Today, most Americans who live in metropolitan areas live in single detached homes and commute to work by automobile. New York City is America’s sole urban center where a significant fraction of the population lives in apartment buildings, works downtown and commutes by public transit. As transportation costs continue to decline and household incomes rise, we are choosing sprawl as we live and work in the suburbs. The conventional wisdom is that this trend imposes major social costs relative to its benefits. An advanced Google search reveals that there are 39,500 entries for the exact phrase “costs of sprawl” while there are only 455 entries for the exact phrase “benefits of sprawl”. The beneficiaries of sprawl may be a “silent majority” who are not as politically active as center city boosters, environmentalists and the urban poor’s advocates in voicing their views on the merits of the ongoing decentralization of jobs and people taking place across cities in the United States. This paper seeks to address this intellectual imbalance by presenting original empirical work documenting some of the benefits of living in a sprawled metropolitan area.

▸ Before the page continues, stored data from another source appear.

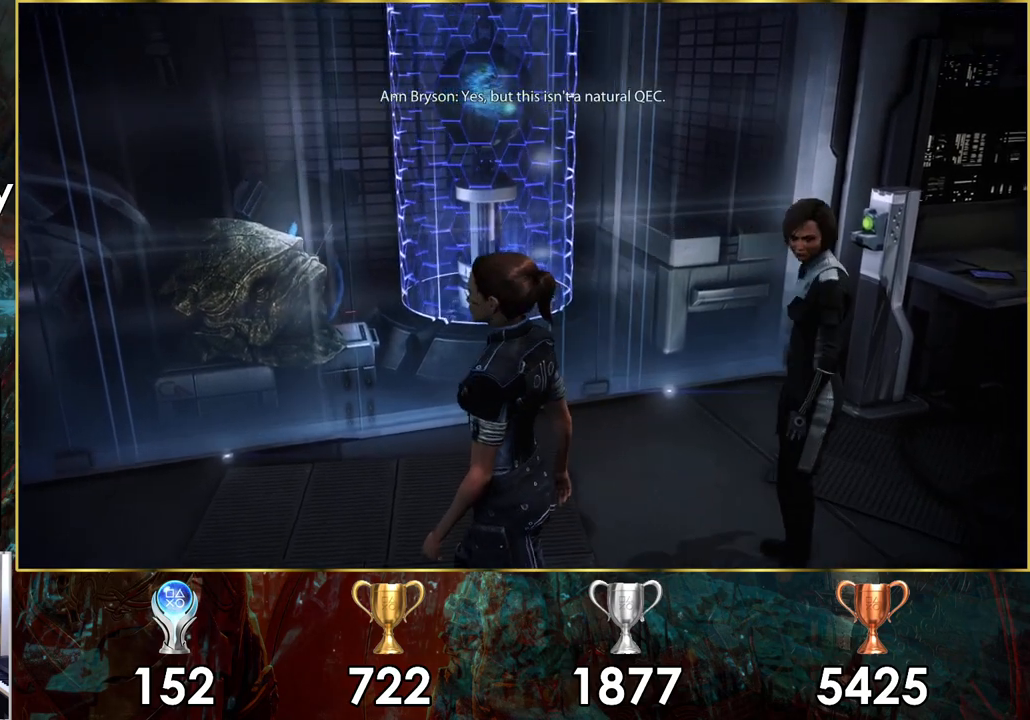
{"buttons": [], "left_stick": "down-left", "right_stick": "center", "events": [[350, "left_stick", "down-left"]]}
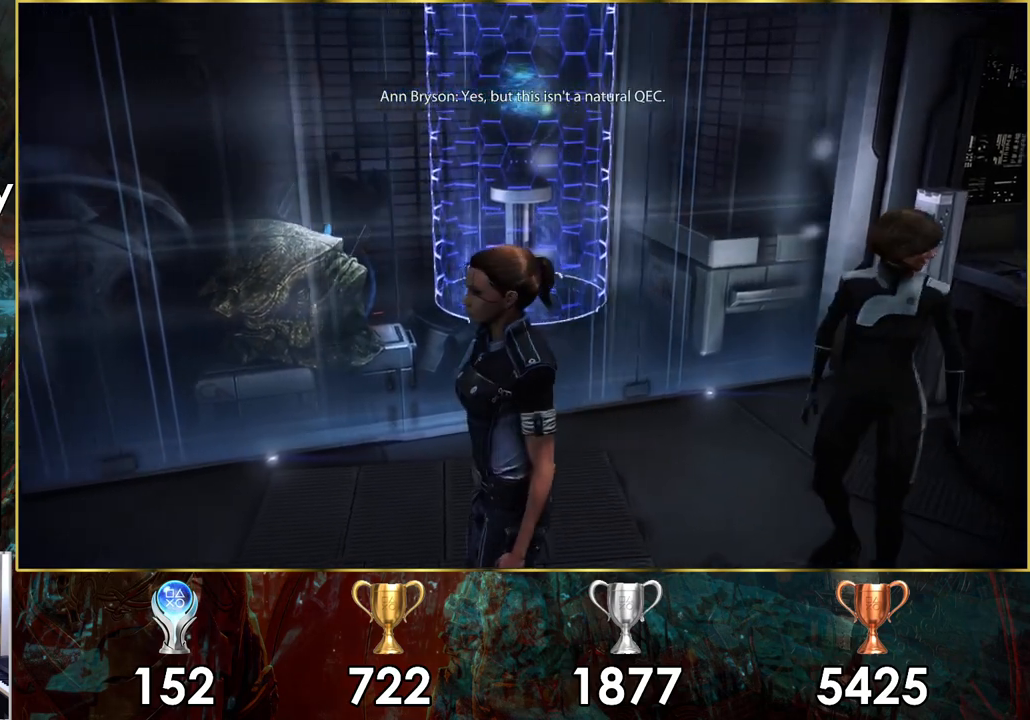
{"buttons": [], "left_stick": "down", "right_stick": "right", "events": [[67, "right_stick", "right"], [167, "left_stick", "down"]]}
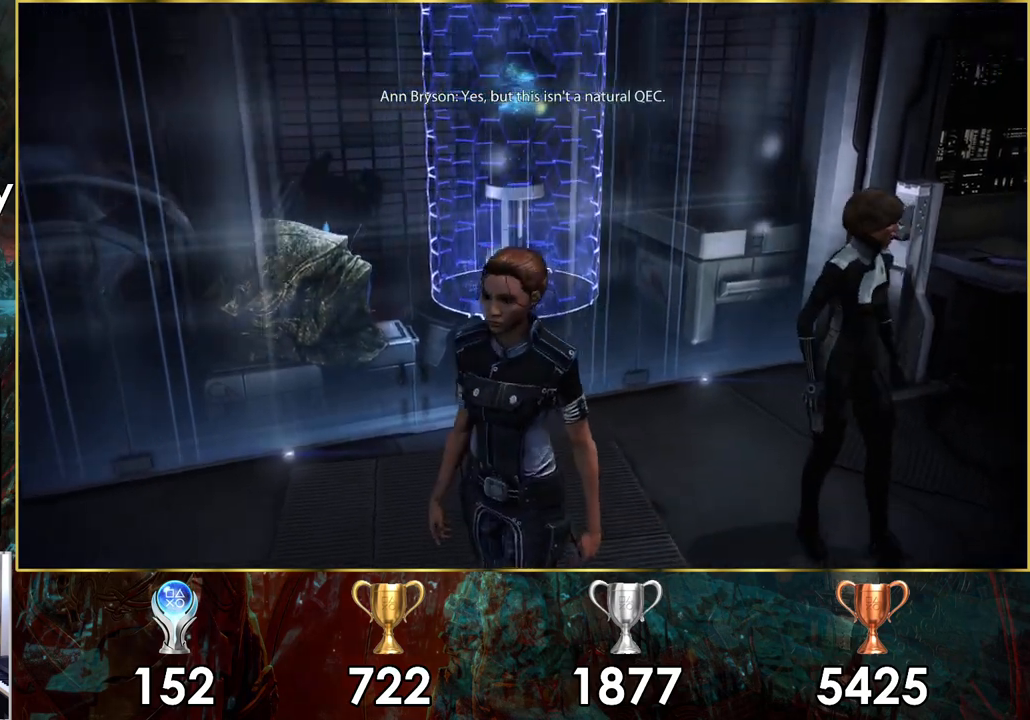
{"buttons": [], "left_stick": "down-right", "right_stick": "center", "events": [[300, "left_stick", "down-right"], [350, "right_stick", "center"]]}
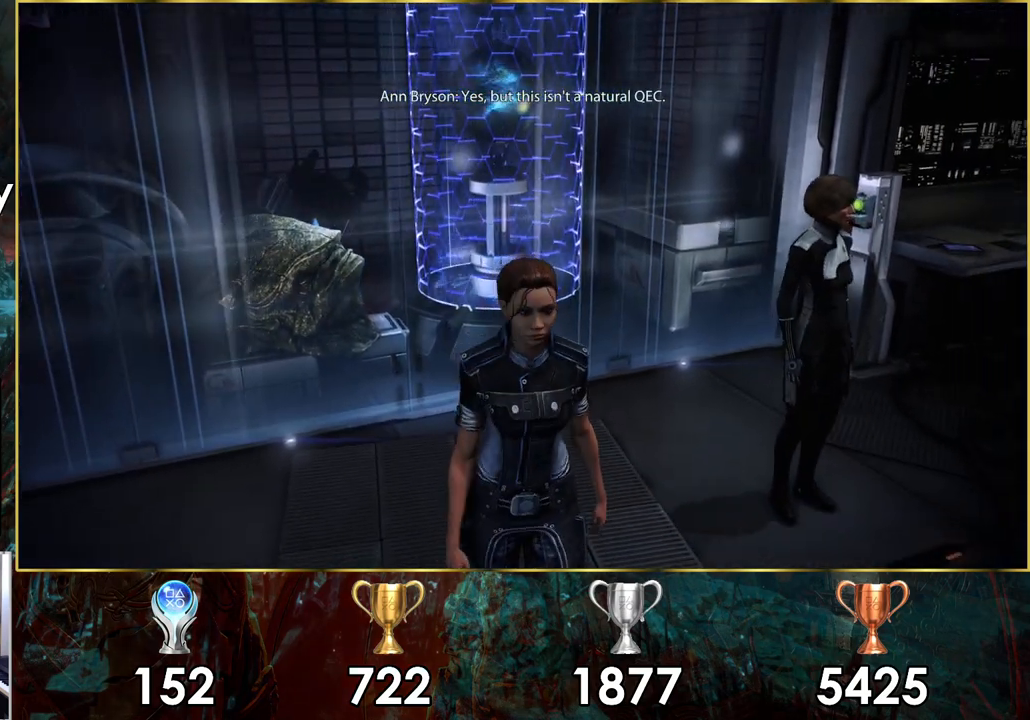
{"buttons": [], "left_stick": "up-right", "right_stick": "center", "events": [[100, "left_stick", "right"], [417, "left_stick", "up-right"]]}
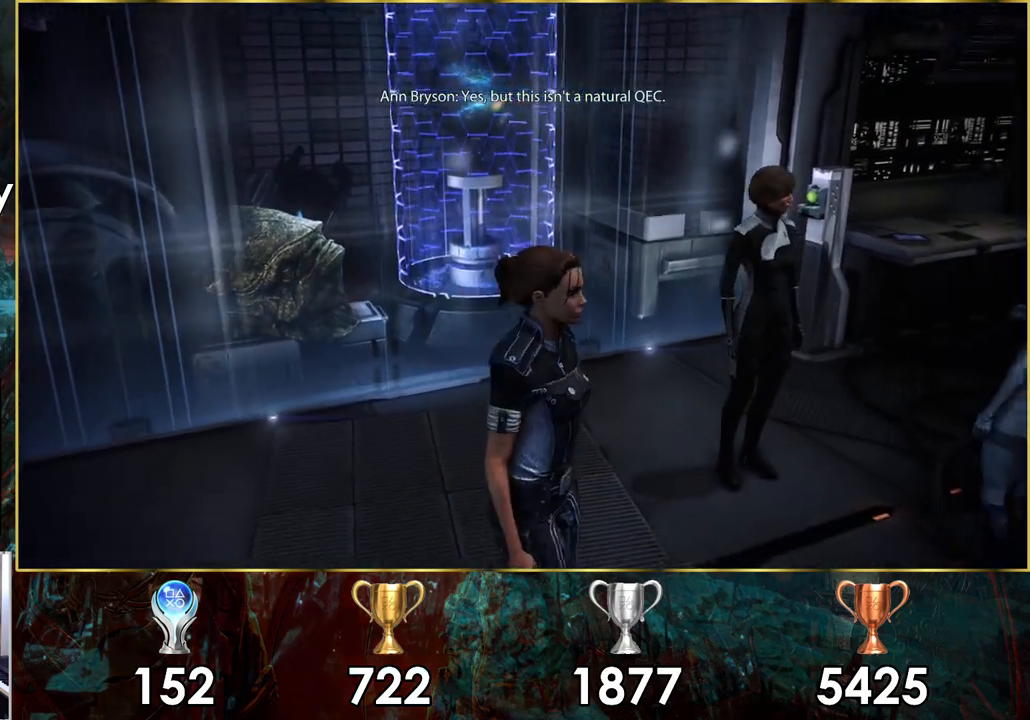
{"buttons": [], "left_stick": "up", "right_stick": "center", "events": [[150, "left_stick", "up"]]}
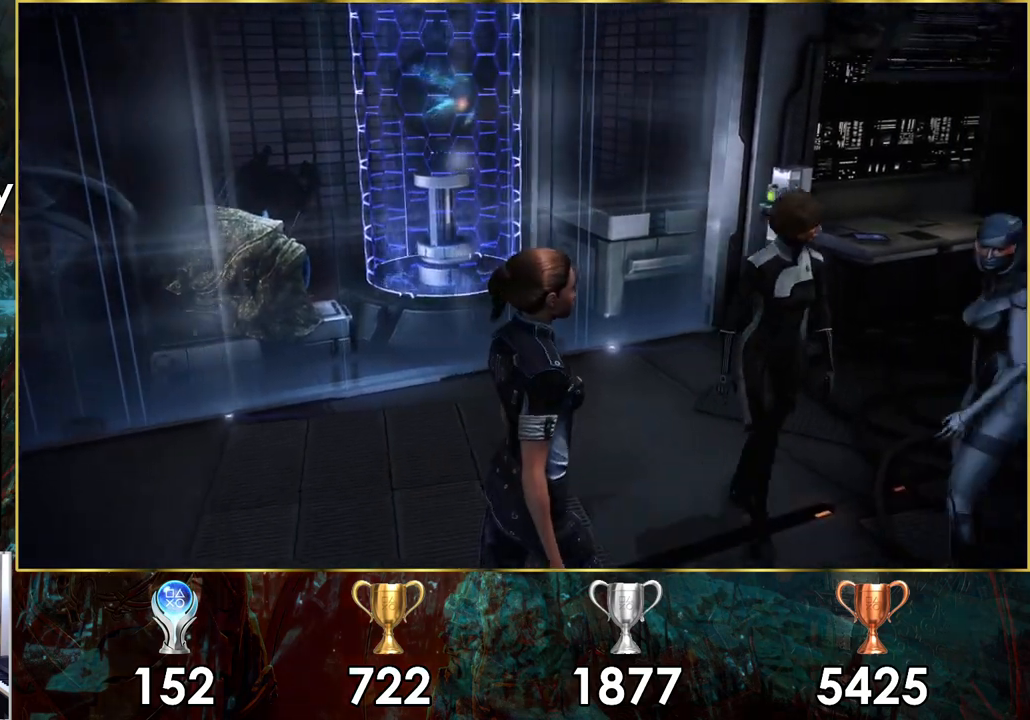
{"buttons": [], "left_stick": "center", "right_stick": "right", "events": [[133, "right_stick", "right"], [183, "left_stick", "center"]]}
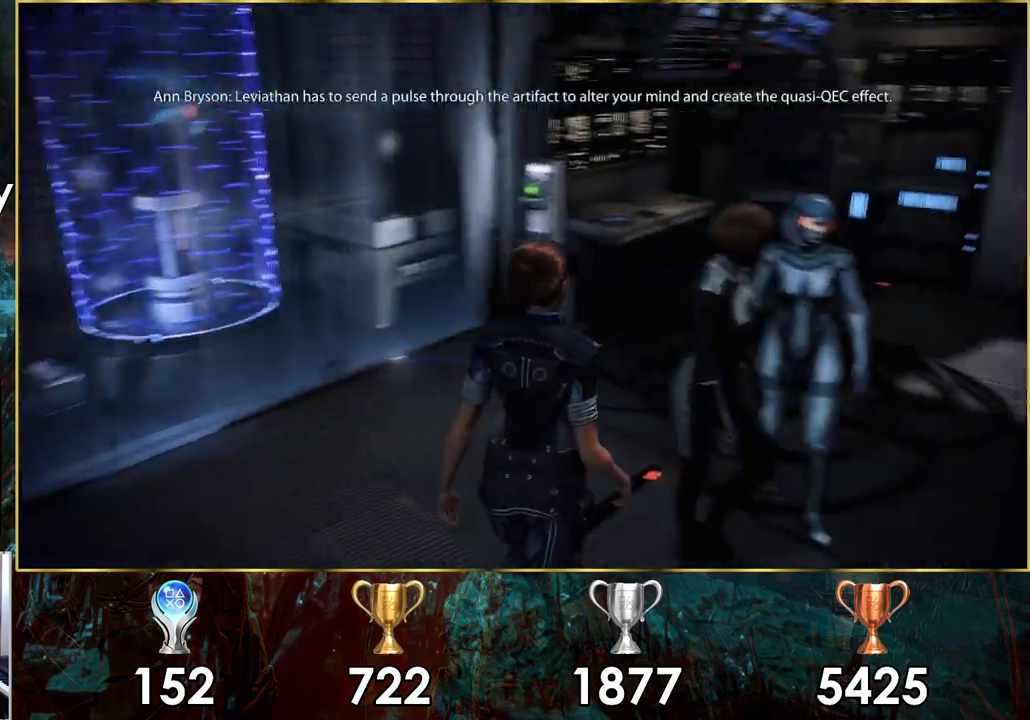
{"buttons": [], "left_stick": "center", "right_stick": "right", "events": []}
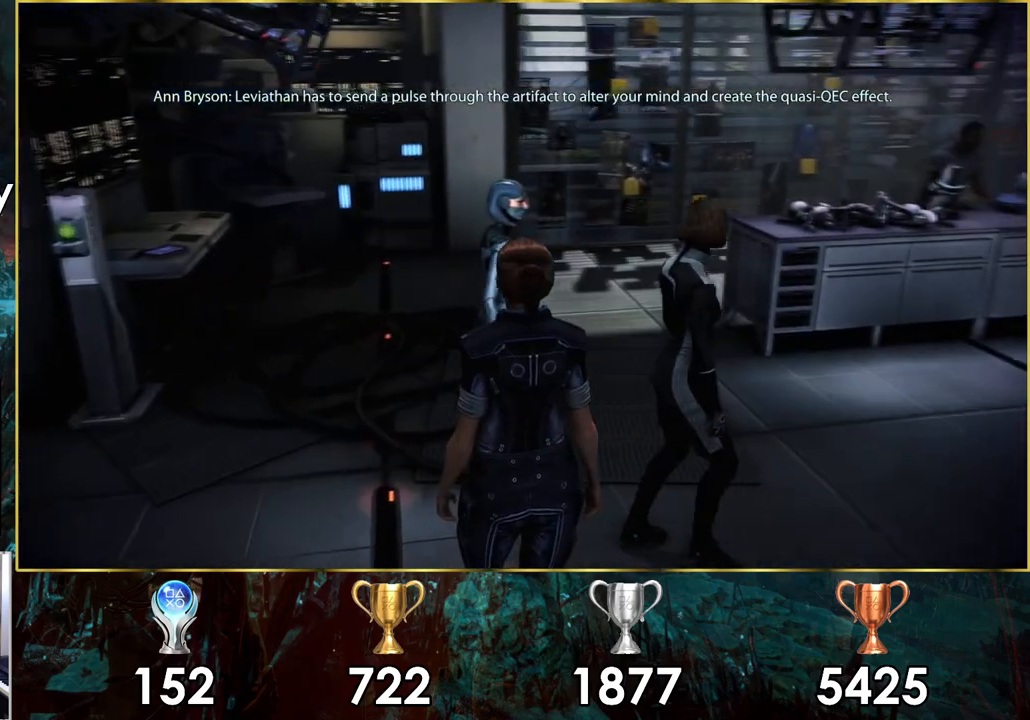
{"buttons": [], "left_stick": "center", "right_stick": "right", "events": []}
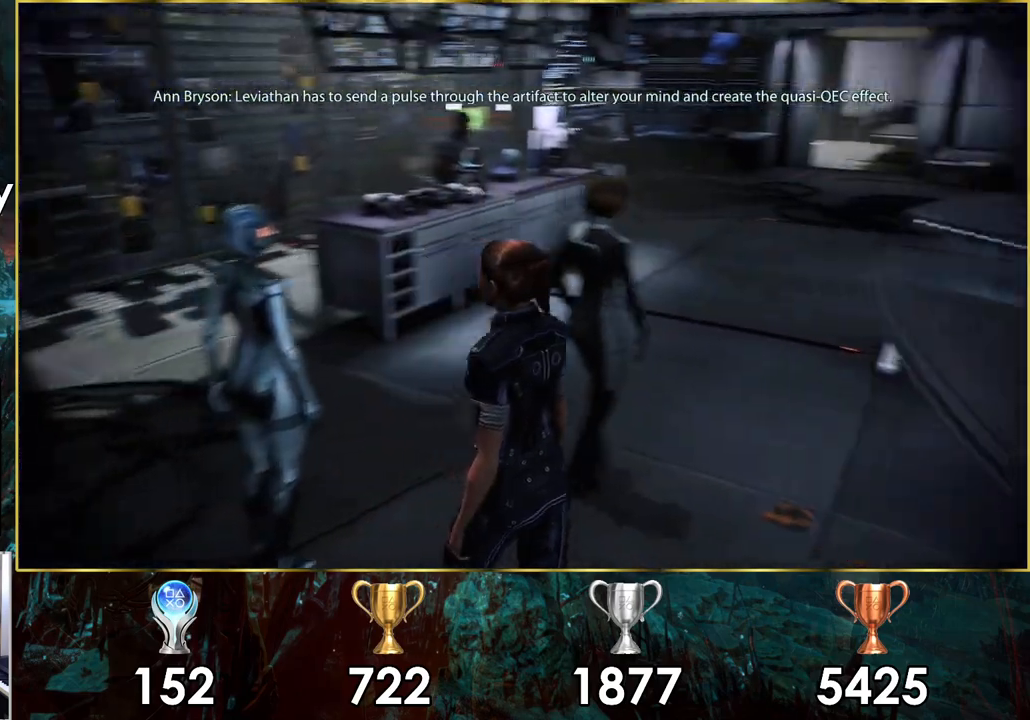
{"buttons": [], "left_stick": "up-right", "right_stick": "right", "events": [[350, "left_stick", "up-right"]]}
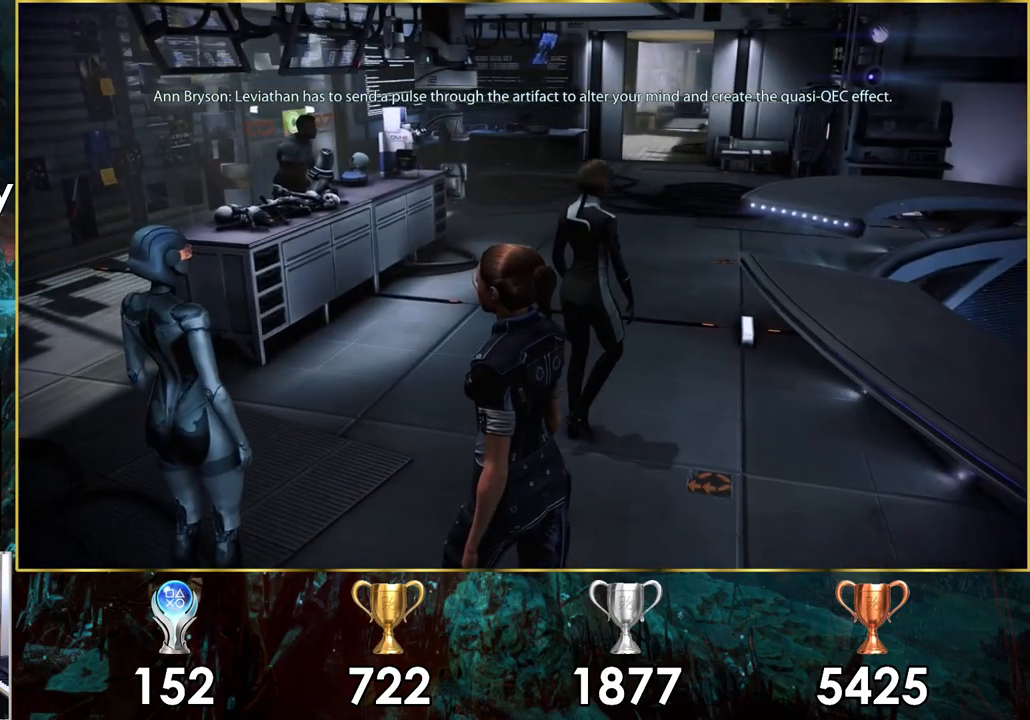
{"buttons": [], "left_stick": "up-right", "right_stick": "right", "events": []}
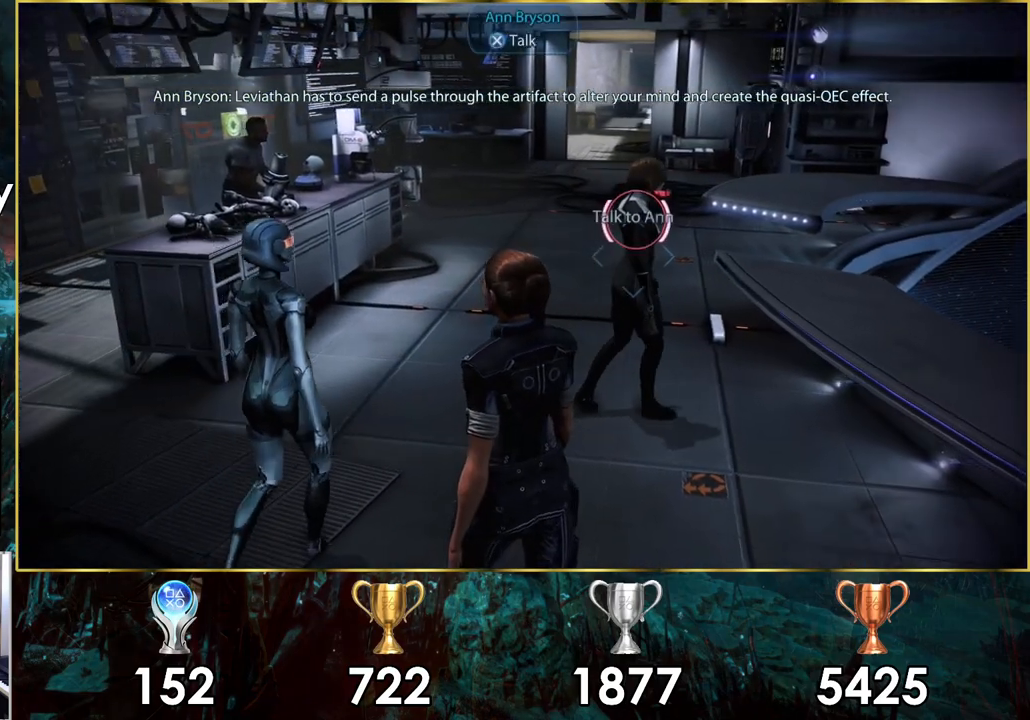
{"buttons": [], "left_stick": "up-right", "right_stick": "right", "events": []}
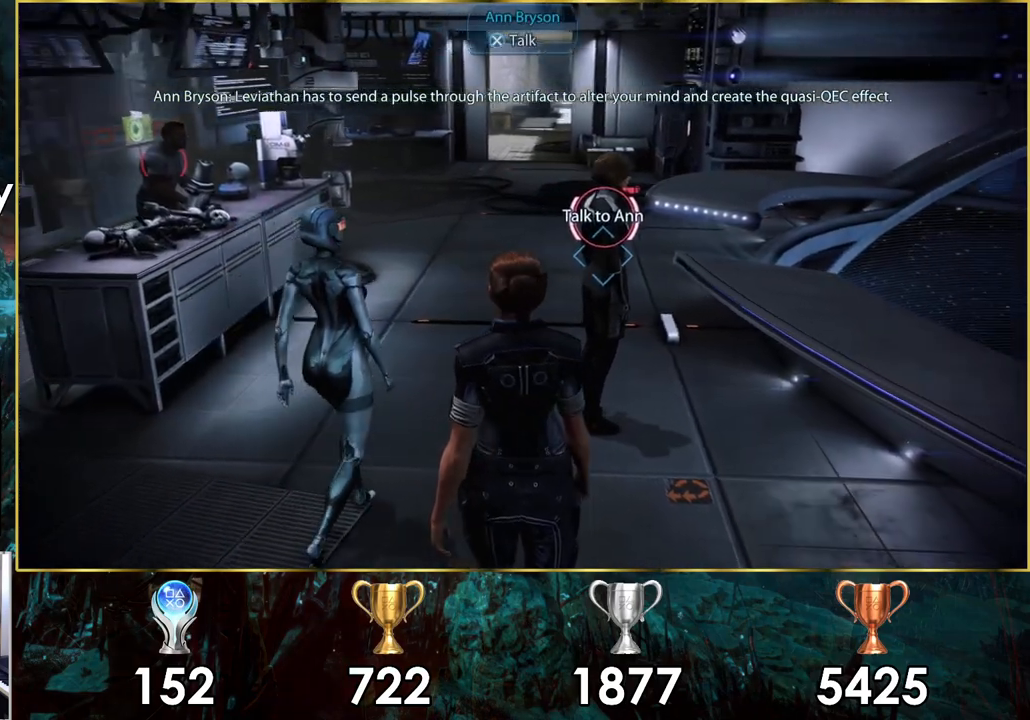
{"buttons": [], "left_stick": "up-right", "right_stick": "right", "events": []}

More here. Also check out this NYT mag profile of Kahn collaborator Ed Glaeser. Some who gripe about sprawl seem to have their terms confused. In a Denver survey from 2000, the Pew Center highlighted this quotation from a resident:

“Urban sprawl is creating more problems than anything else right now: Too many people crammed too close together.”

Too many people crammed too close together? That sounds an awful lot like sprawl’s antithesis, smart growth.